Gosto não se discute nem se lamenta. Gosto é gosto, é pessoal, subjetivo, característica da personalidade e mutável com a interação do ser ao meio. Quando ainda estava “engatinhando” pelo mundo da boa mesa, me lembro que fui, a convite de um grande amigo, sobrinho-neto do saudoso mestre Marcelino de Carvalho — e com o qual muito aprendi —, ao antigo restaurante do também saudoso Marcos Bassi, na Rua Treze de Maio, em São Paulo. Lá, pedimos a tradicional fraldinha, e o Marcos sugeriu que bebêssemos um vinho branco, chamado Lejon (creio que não é mais produzido). Aceitamos, contestando se não seria mais apropriado um tinto. Mesmo assim, o jantar correu muito bem, e a harmonização também. Décadas depois, voltei ao tema com Marcos Bassi, e ele me disse que achava que, de fato, um branco seco poderia ir bem com uma carne, mas me confidenciou que também tratou-se de uma “jogada de marketing” para pôr o tal vinho no mercado… Pois bem, em que pese ter sido uma sugestão que ia contra alguns paradigmas, não deixou de ser uma ação de indução ao consumo que afetava o gosto do bebedor. E essa prática é mais que comum, é corriqueira.
Vou mais além, importadores e produtores se valem de muitas “personagens do mundo do vinho”, que, por um “punhado de tostões”, não exitam em “vender o peixe” de quem lhes paga, em detrimento das próprias convicções e do senso comum. Vejo e presencio cada absurdo e fico consternado com o que essa gente tenta fazer com o consumidor brasileiro, especialmente com aquele que está formando seu gosto. Exemplifico: uma carne grelhada rusticamente, fibrosa e gorda pede acidez do vinho, e não dulçor, e vejo esses “senhores do saber” do tal mundo do vinho sugerirem chilenos da casta “Carménère”, cheios de madeira e frutas doces… Isso não é expor opinião, é desrespeito que beira a indecência. Incrível que estes mesmos senhores, que normalmente viajam por conta de importadoras e produtores e em restaurantes, não costumam nem deixar a gorjeta dos garçons que os servem nas degustações que participam e condenam que se beba vinho, por exemplo, com pipoca! Oras, nada mais hipócrita que isso: fazem sugestões de consumo que, certeiramente, levarão o consumidor a ter uma péssima digestão e pousam de “damas pudicas” do vinho ao condenar harmonizações que vão ao gosto deste mesmo consumidor, os quais miram com suas opiniões dadas ao tilintar dos metais.

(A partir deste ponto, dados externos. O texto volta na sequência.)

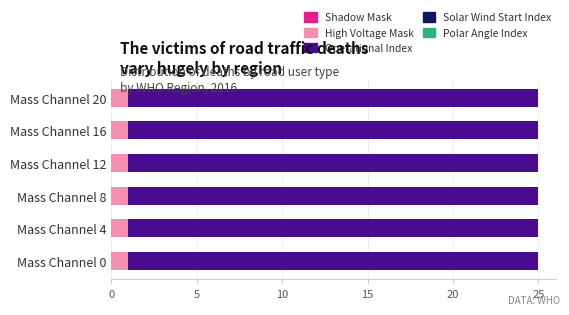

The value of High Voltage Mask at Mass Channel 20 is 1. True or false?

True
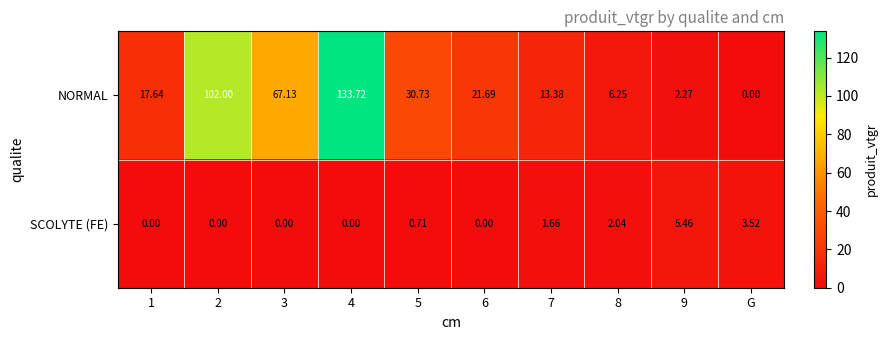

List the series in order of their peak value, lowest first.

SCOLYTE (FE), NORMAL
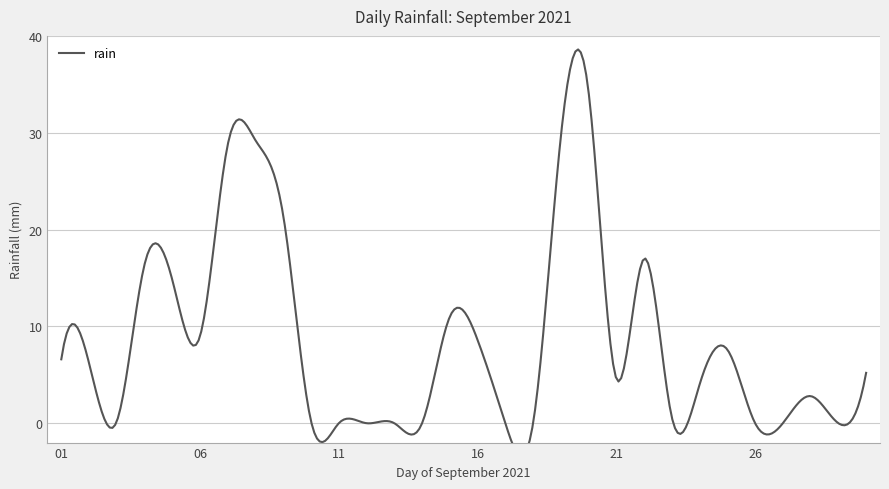

Does the chart have visible grid lines?

Yes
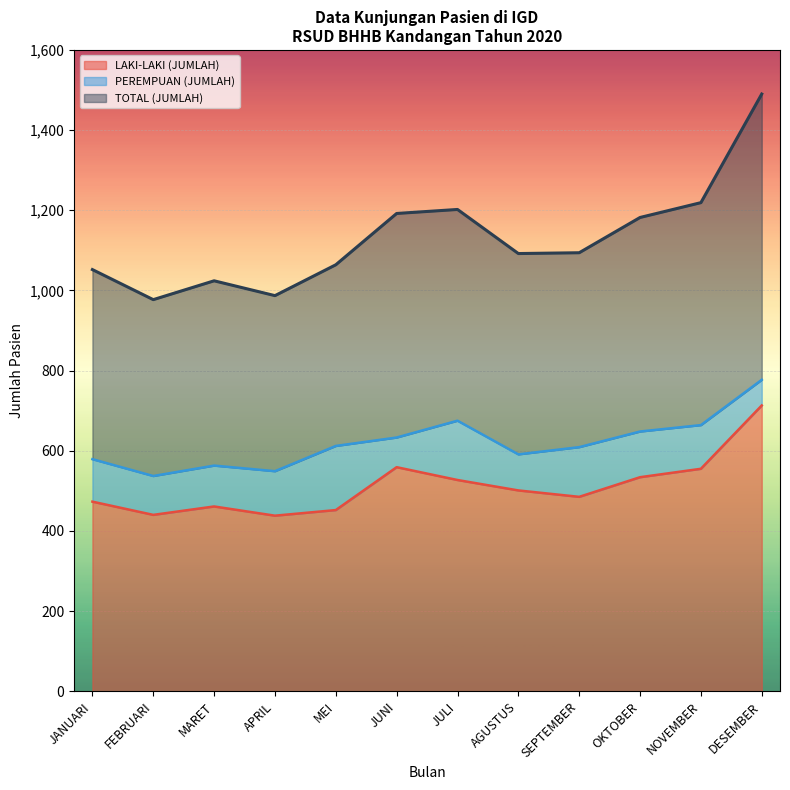

List the series in order of their overall mean, highest first.

TOTAL (JUMLAH), PEREMPUAN (JUMLAH), LAKI-LAKI (JUMLAH)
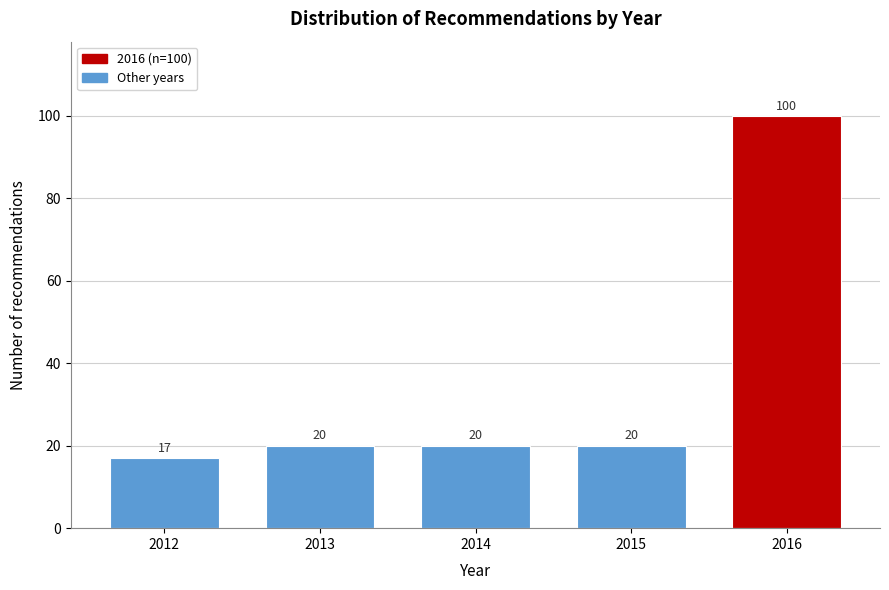

Reading left to right, what are all the values shown in this chart?

17	20	20	20	100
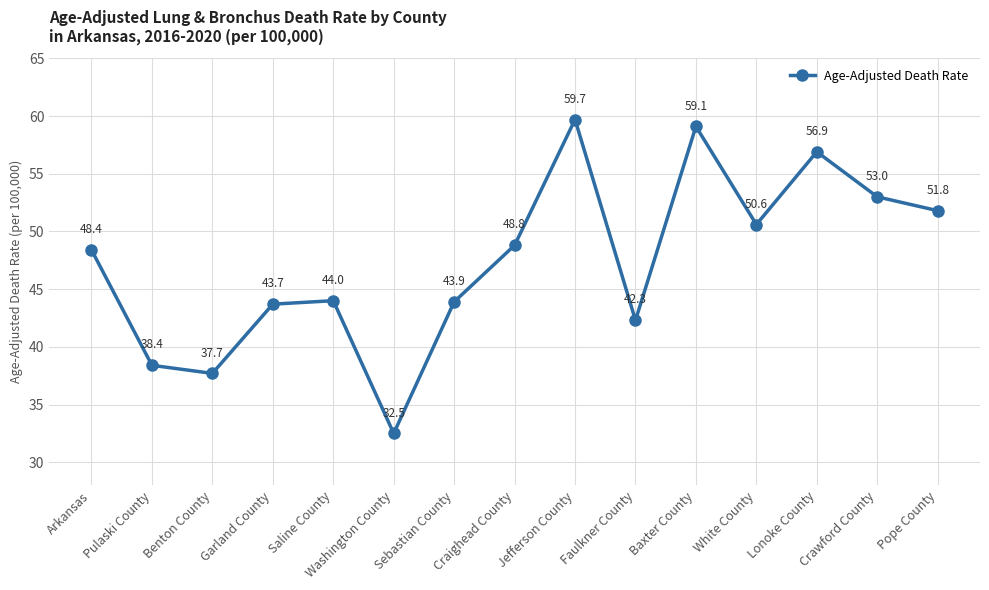

Reading right to left, list all the values displayed in this chart.

Pope County=51.8	Crawford County=53.0	Lonoke County=56.9	White County=50.6	Baxter County=59.1	Faulkner County=42.3	Jefferson County=59.7	Craighead County=48.8	Sebastian County=43.9	Washington County=32.5	Saline County=44.0	Garland County=43.7	Benton County=37.7	Pulaski County=38.4	Arkansas=48.4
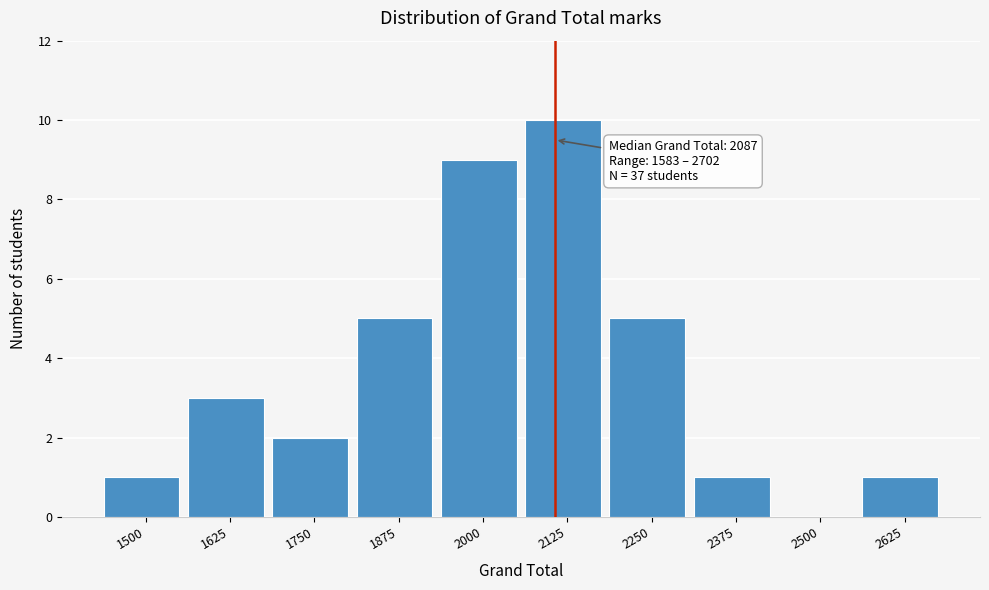

Reading right to left, extract all data points from this chart.

2625=1	2500=0	2375=1	2250=5	2125=10	2000=9	1875=5	1750=2	1625=3	1500=1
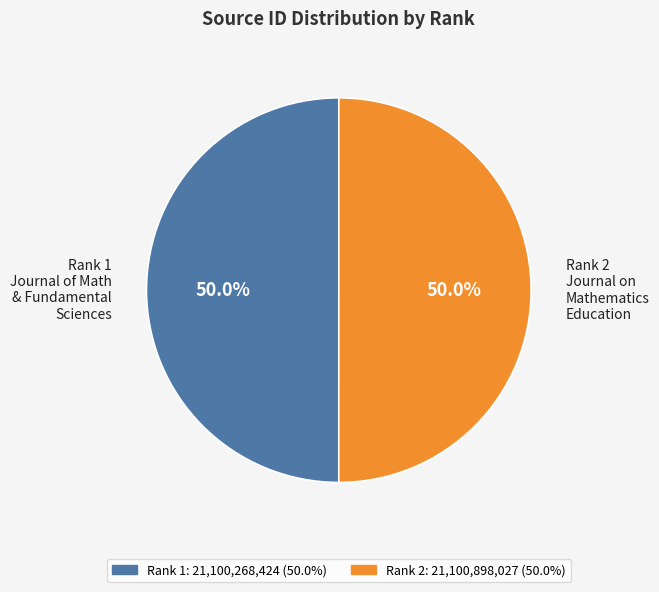

What percentage is NOT represented by Rank 2 Journal on Mathematics Education?

50.0%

Discorro e destaco estes aspectos para aclarar ao consumidor que o vinho não pede regras rígidas para ser consumido. Algumas harmonizações são clássicas, estão na órbita do que chamamos de senso comum; entretanto, improvisar, testar, quebrar tabus, romper padrões e se permitir errar, é o que faz o consumidor, o enófilo (aquele que gosta de vinho, como eu) aprender e, principalmente, moldar seu gosto que, repiso, é subjetivo e próprio de cada um. Querer regrar o gosto daquele que gosta de vinho é escravizar seu consumo, padronizando de acordo com os interesses do tal mercado. Vamos fugir disso e nos divorciar das padronizações, vamos inovar, testar e, fundamentalmente, evoluir. Não aceitemos regras prontas, cheias de explicações rebuscadas, elas são, na verdade, mistificações compradas a custa de campanhas de marketing através destes tais “formadores de opinião”.
E, lembrem-se, as redes sociais tentam “enfiar goela abaixo” do consumidor, via “cardeais do vinho” e mídias programáticas o que o anunciante quer, e não o que é melhor. Trata-se de uma prática de manipulação do gosto de modo visando, tão só — e destaco o “tão só” — o lucro destes anunciantes. Cabe ao consumidor discernir, buscar informações no que é clássico e que têm vínculos com o senso comum, não com o mercado. Cabe ao consumidor ousar e repudiar, com veemência, manipulações. Cabe ao consumidor, como você, como eu, lembrar que o melhor vinho é aquele que você gosta e bebe como quer. E, lembrem-se, gosto está ligado a prazer e não a “etiquetas pedantes”. Salut!